«А ну нападут? – думал он. – Что же, и пускай нападут… А полковник их из пистолета, а я кулаками», – он сжимал красивую, крупную руку с длинными пальцами и морщил брови.
Полковник сбоку поглядывал на него и улыбался в темный ус.
– А и хорош ты, Алеша, – сказал полковник. – В деревне родился, а любой петиметр тебе позавидует – так ты прекрасен. Сколь прекрасна в тебе и богата порода!
Эти слова были непонятны и раздражали Алешу. Не девка же он! Он сильнее хмурил красивые брови и становился еще лучше в дикой, волнующей, первобытной и яркой своей красе.
За лесом, в жалких полях, показалась деревня. Лошадей меняли у въезжей избы, и пока перепрягали, Алеша дивился, как могут так жить люди. В низкой горнице было темно. Узкое окно было затянуто пузырем. Почти всю горницу занимала широкая печь. На ее лежанке, на грязном и смрадном тряпье копошились люди, ребенок плакал в зыбке, подвешанной к жерди, маленький еще, на шатких ногах теленок топтался подле, квочка неподвижно сидела в гнезде, и тут же возились дети в рваных рубашонках – все жило вместе в жидкой и вонючей грязи земляного пола. Полковник не входил в избу, Алеша брезгливо осматривал ее бедное и жалкое убранство. Хозяина не было, лошадей привела хозяйка, за ямщика сел парнишка лет десяти, без шапки, бледнолицый, беловолосый и грязный.
Точно в другое какое государство попали.
«Москали», – думал Алеша, с жалостной жутью посматривая на деревни, которые им попадались. Бедны и унылы были они. Крошечные, криво срубленные избы были одна, как другая – всех поравняла бедность. Они точно вросли в землю. Крупные, прокопченные дымом, они не походили на постоянные жилища людей.

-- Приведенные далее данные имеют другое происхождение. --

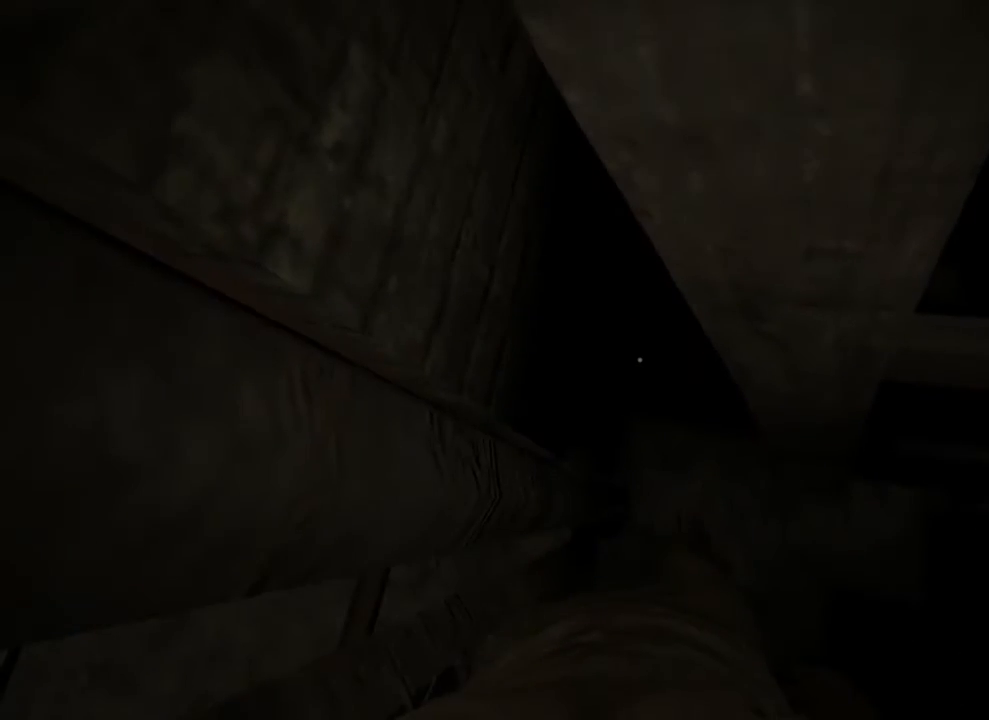
{"keys": ["shift"], "mouse": [], "events": []}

Алеше казалось, что стоят они с очень давних времен, с тех времен, о которых Алеша читал в Библии, или с тех, когда нападали на Русь татары. Этих времен не помнит ни отец, ни дед Алеши. И не было садов. Редко где покажется голая топыркая яблоня с бледной, бархатистой зеленью розоватых почек, да на погосте над темными покосившимися крестами несколько плакучих берез свесили к могилам тонкое кружево голых ветвей.
Вдруг увидал Алеша за деревней толпы людей. За темным садом, окруженным высоким частоколом, черный, замшивевший, с волоковыми узкими окнами, с крутой, ободранной тесовой крышей, с обвалившейся прогнившей резьбой, необитаемый догнивал боярский терем. Народ подле копал пруд, и за стройными прямыми аллеями молодых, недавно посаженных деревьев, в лесах стоял новый, причудливо выстроенный, низкий и длинный, одноэтажный дом. В окнах блистали стекла, оранжереи и парники отражали солнечный свет.

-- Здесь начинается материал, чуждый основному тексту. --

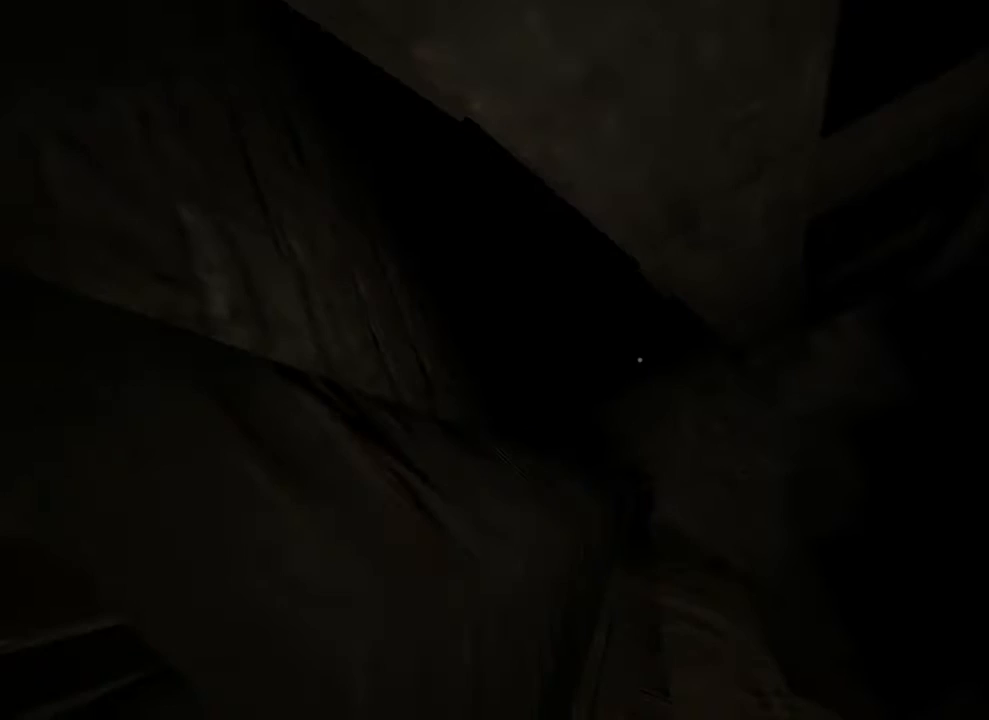
{"keys": ["shift"], "mouse": [], "events": []}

Через толпы рабочего народа ехали шагом. Алеша видел, как мужик в коричневом азяме стал на четвереньки, на спину ему положили план, и немец большим циркулем размечал по нему. От толпы отделился человек в старом, потрепанном солдатском кафтане и треугольной черной шляпе. Он, широко шагая и размашисто по-солдатски махая руками, подошел к телеге и, скинув с головы шляпу, сказал:
– Дозвольте, ваше благородие, просить милости подвезти меня до деревни Собакиной. Аз есмь ефрейтор Ладожского полка Семен Мурлыкин.
– Садись, – сказал Вишневский. – С здешних мест?..
– Господ Забелиных бывший крепостной.
– Все строитесь?
– И не приведи Бог, чего замышляем, – усаживаясь лицом к Алеше и Вишневскому и спиной к лошадям, сказал Мурлыкин. На его худощавом, темном, скуластом лице, в самых углах губ чуть скользнула насмешливая улыбка. – Вишь, новую какую Расею немцы строят. Господам – хоромы, а рабам – могилы… Да что, ваше благородие… Я сам походы ламывал, фельдмаршала Минихова, вот как тебя зараз вижу, видал. Ему что! Русские люди для него прах!.. Вы шли мы, знашь, в степь пустую, и стал тот Минихов расейских людей перебирать, штаб- и обер-офицеров штрафовать, в солдаты без суда писать, а самых старых и заслуженных полковников перед фрунтом армии под ружьем водить, а все за безделицу: увидит, понимать, у офицера галстух не белый или что сам он, знашь, не напудренный, а в степи, сам понимать, кому на это смотреть?.. Петра Великого законы стали уничтожать – сам понимать, какое это дело выходит!.. Провианту у нас ничего уже не стало. Люди стали ослабевать и с голоду помирать. Минихов ни на что не смотрит. Хотя мертвых старых солдат перед собой видит, никогда никого не пожалел, ибо не его то крестьяне и не с его деревни взяты, а российских дворян он ни одного в свойстве даже не имеет, так чего же их жалеть!..
– Ты что же, беглый?..
Мурлыкин точно обиделся:
– Зачем?.. Ничего я не беглый! Вот и ярлыки есть при мне. Посылан я от полка за сапожным товаром.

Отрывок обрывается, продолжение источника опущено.